*What to produce*: Rewrite the listing with "Median" renamed to "Midpoint", leaving everything else unchanged.

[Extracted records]
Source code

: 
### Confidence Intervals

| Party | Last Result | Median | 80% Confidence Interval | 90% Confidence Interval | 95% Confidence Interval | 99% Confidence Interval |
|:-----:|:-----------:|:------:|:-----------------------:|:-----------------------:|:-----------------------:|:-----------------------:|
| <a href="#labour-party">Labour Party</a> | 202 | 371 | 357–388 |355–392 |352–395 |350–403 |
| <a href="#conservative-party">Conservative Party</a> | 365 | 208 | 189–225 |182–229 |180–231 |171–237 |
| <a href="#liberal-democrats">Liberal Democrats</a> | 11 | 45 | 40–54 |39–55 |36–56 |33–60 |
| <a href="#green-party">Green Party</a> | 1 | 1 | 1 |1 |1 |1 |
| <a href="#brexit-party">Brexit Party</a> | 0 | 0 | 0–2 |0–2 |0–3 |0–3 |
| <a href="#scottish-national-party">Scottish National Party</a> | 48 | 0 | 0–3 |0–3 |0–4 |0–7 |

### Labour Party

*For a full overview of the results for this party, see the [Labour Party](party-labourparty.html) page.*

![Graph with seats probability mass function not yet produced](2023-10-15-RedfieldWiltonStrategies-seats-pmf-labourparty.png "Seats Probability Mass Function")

*Response to the exercise*:
Source code

: 
### Confidence Intervals

| Party | Last Result | Midpoint | 80% Confidence Interval | 90% Confidence Interval | 95% Confidence Interval | 99% Confidence Interval |
|:-----:|:-----------:|:------:|:-----------------------:|:-----------------------:|:-----------------------:|:-----------------------:|
| <a href="#labour-party">Labour Party</a> | 202 | 371 | 357–388 |355–392 |352–395 |350–403 |
| <a href="#conservative-party">Conservative Party</a> | 365 | 208 | 189–225 |182–229 |180–231 |171–237 |
| <a href="#liberal-democrats">Liberal Democrats</a> | 11 | 45 | 40–54 |39–55 |36–56 |33–60 |
| <a href="#green-party">Green Party</a> | 1 | 1 | 1 |1 |1 |1 |
| <a href="#brexit-party">Brexit Party</a> | 0 | 0 | 0–2 |0–2 |0–3 |0–3 |
| <a href="#scottish-national-party">Scottish National Party</a> | 48 | 0 | 0–3 |0–3 |0–4 |0–7 |

### Labour Party

*For a full overview of the results for this party, see the [Labour Party](party-labourparty.html) page.*

![Graph with seats probability mass function not yet produced](2023-10-15-RedfieldWiltonStrategies-seats-pmf-labourparty.png "Seats Probability Mass Function")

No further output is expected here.